Why forwarded messages on ethics and morality fail to improve us?

The flood of forwarded messages on ethics and morality, often containing quotes attributed to great people, poets, philosophers, religious figures are reaching us daily through social media. However, this raises a critical question about their success (effectiveness) in improving our behavior morally and ethically. While reading these messages receive a lot of time daily, their impact on transforming our society remains surprisingly limited. In this reflection, let’s see why these forwarded messages fail to instigate significant change in us.
1. Lack of Curiosity and Processing: Forwarded messages, especially those on ethics and morality, often go unread or are skimmed through without much thought. The primary reason for this lack of engagement is our failure to approach these messages with curiosity. The human mind, when uninterested, tends to dismiss information without processing it. To enhance the impact of these messages, a mindset of curiosity is necessary that encourages people to examine deeper into the information provided in forward messages.
The disconnect arises when we read these messages without relating them to our ‘personal’ queries or experiences.
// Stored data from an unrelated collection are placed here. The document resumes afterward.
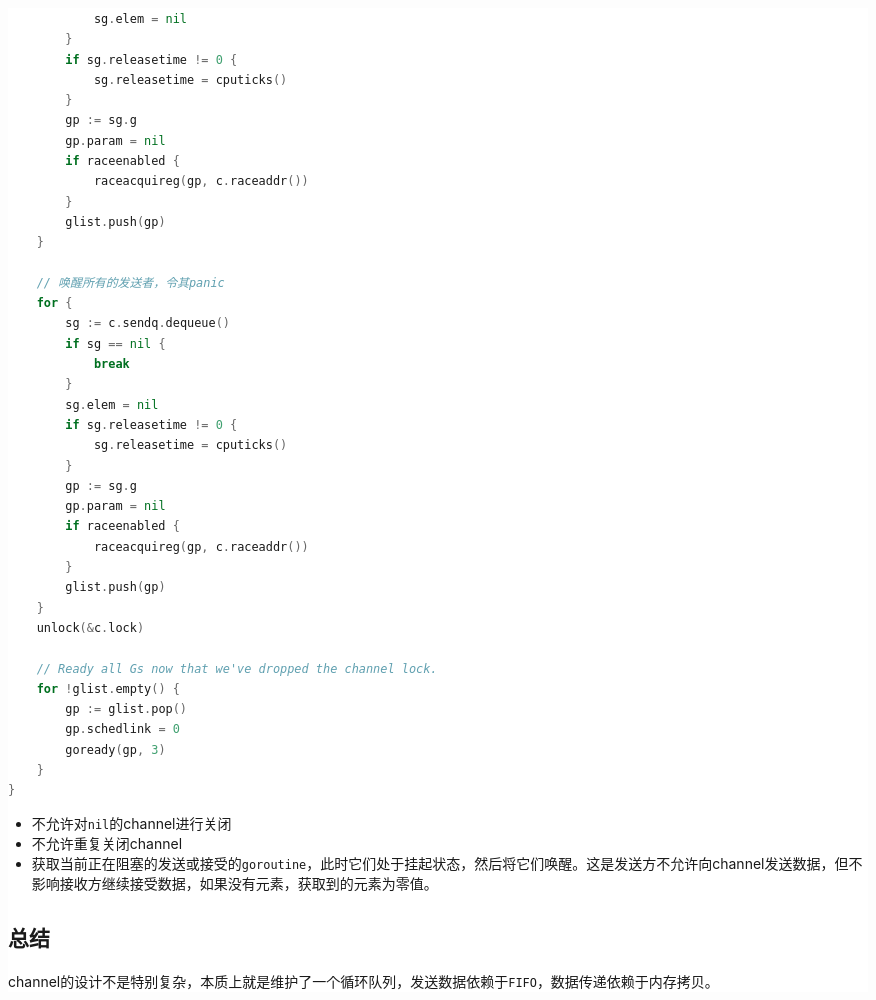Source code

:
 ```go
			sg.elem = nil
		}
		if sg.releasetime != 0 {
			sg.releasetime = cputicks()
		}
		gp := sg.g
		gp.param = nil
		if raceenabled {
			raceacquireg(gp, c.raceaddr())
		}
		glist.push(gp)
	}

	// 唤醒所有的发送者，令其panic
	for {
		sg := c.sendq.dequeue()
		if sg == nil {
			break
		}
		sg.elem = nil
		if sg.releasetime != 0 {
			sg.releasetime = cputicks()
		}
		gp := sg.g
		gp.param = nil
		if raceenabled {
			raceacquireg(gp, c.raceaddr())
		}
		glist.push(gp)
	}
	unlock(&c.lock)

	// Ready all Gs now that we've dropped the channel lock.
	for !glist.empty() {
		gp := glist.pop()
		gp.schedlink = 0
		goready(gp, 3)
	}
}
```

- 不允许对`nil`的channel进行关闭
- 不允许重复关闭channel
- 获取当前正在阻塞的发送或接受的`goroutine`，此时它们处于挂起状态，然后将它们唤醒。这是发送方不允许向channel发送数据，但不影响接收方继续接受数据，如果没有元素，获取到的元素为零值。

## 总结

channel的设计不是特别复杂，本质上就是维护了一个循环队列，发送数据依赖于`FIFO`，数据传递依赖于内存拷贝。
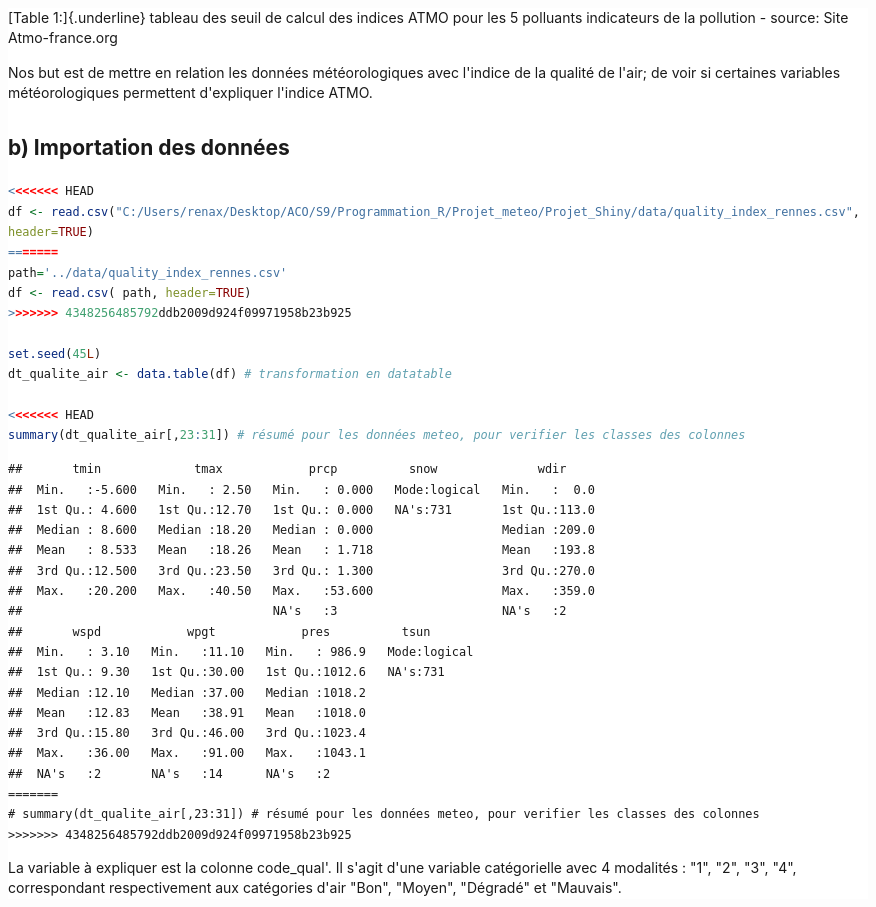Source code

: [Table 1:]{.underline} tableau des seuil de calcul des indices ATMO pour
les 5 polluants indicateurs de la pollution - source: Site
Atmo-france.org

Nos but est de mettre en relation les données météorologiques avec
l'indice de la qualité de l'air; de voir si certaines variables
météorologiques permettent d'expliquer l'indice ATMO.

## b) Importation des données


```r
<<<<<<< HEAD
df <- read.csv("C:/Users/renax/Desktop/ACO/S9/Programmation_R/Projet_meteo/Projet_Shiny/data/quality_index_rennes.csv", header=TRUE)
=======
path='../data/quality_index_rennes.csv'
df <- read.csv( path, header=TRUE)
>>>>>>> 4348256485792ddb2009d924f09971958b23b925

set.seed(45L)
dt_qualite_air <- data.table(df) # transformation en datatable

<<<<<<< HEAD
summary(dt_qualite_air[,23:31]) # résumé pour les données meteo, pour verifier les classes des colonnes
```

```
##       tmin             tmax            prcp          snow              wdir      
##  Min.   :-5.600   Min.   : 2.50   Min.   : 0.000   Mode:logical   Min.   :  0.0  
##  1st Qu.: 4.600   1st Qu.:12.70   1st Qu.: 0.000   NA's:731       1st Qu.:113.0  
##  Median : 8.600   Median :18.20   Median : 0.000                  Median :209.0  
##  Mean   : 8.533   Mean   :18.26   Mean   : 1.718                  Mean   :193.8  
##  3rd Qu.:12.500   3rd Qu.:23.50   3rd Qu.: 1.300                  3rd Qu.:270.0  
##  Max.   :20.200   Max.   :40.50   Max.   :53.600                  Max.   :359.0  
##                                   NA's   :3                       NA's   :2      
##       wspd            wpgt            pres          tsun        
##  Min.   : 3.10   Min.   :11.10   Min.   : 986.9   Mode:logical  
##  1st Qu.: 9.30   1st Qu.:30.00   1st Qu.:1012.6   NA's:731      
##  Median :12.10   Median :37.00   Median :1018.2                 
##  Mean   :12.83   Mean   :38.91   Mean   :1018.0                 
##  3rd Qu.:15.80   3rd Qu.:46.00   3rd Qu.:1023.4                 
##  Max.   :36.00   Max.   :91.00   Max.   :1043.1                 
##  NA's   :2       NA's   :14      NA's   :2
=======
# summary(dt_qualite_air[,23:31]) # résumé pour les données meteo, pour verifier les classes des colonnes
>>>>>>> 4348256485792ddb2009d924f09971958b23b925
```

La variable à expliquer est la colonne code_qual'. Il s'agit d'une
variable catégorielle avec 4 modalités : "1", "2", "3", "4",
correspondant respectivement aux catégories d'air "Bon", "Moyen",
"Dégradé" et "Mauvais".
Without connecting the wisdom in the social media posts/messages with their internal issues, profound understanding and appreciation of the messages is not possible. For a significant change, individuals must be prompted to think how these ethical teachings align with their own lives.
2. Externalization of Responsibility: A common tendency while reading these messages is to externalize their relevance by thinking, “Others should understand this.” This externalization of responsibility hinders personal growth and transformation. Instead, individuals should internalize the message, reflecting on how they can implement these teachings in their own lives, rather than shifting the burden of understanding onto others.
3. Justification of Actions: Often, when facing ethical and preaching related messages, individuals compare the message with actions of others rather themselves. Thus it becomes a tool for self-justification rather than a mechanism for personal improvement. Shifting the focus from others to oneself can break this cycle, encouraging individuals to embrace self-reflection and acknowledge areas for personal development.
4. Timing and Psychological Preparedness: The human psyche and biological self undergo a continuous process of adaptation and adjustment. Reading forwarded messages on ethics and morality might not be as impactful if received without prior psychological preparation. The timing of such messages is crucial. To maximize their influence, individuals should be open to education, training, or counseling, ensuring that they are receptive to ethical teachings in a state of psychological readiness.
5. Integration into Subconscious Programming: For ethical and moral messages to have a lasting impact, they need to penetrate the subconscious and become integral parts of our programming. However, the constant flood of information and the ongoing adjustment of previously received irrelevant messages, videos, or images pose a challenge. Encouraging repetition, reflection, and practical application of ethical teachings can facilitate their integration into the subconscious, making them more likely to shape behavior.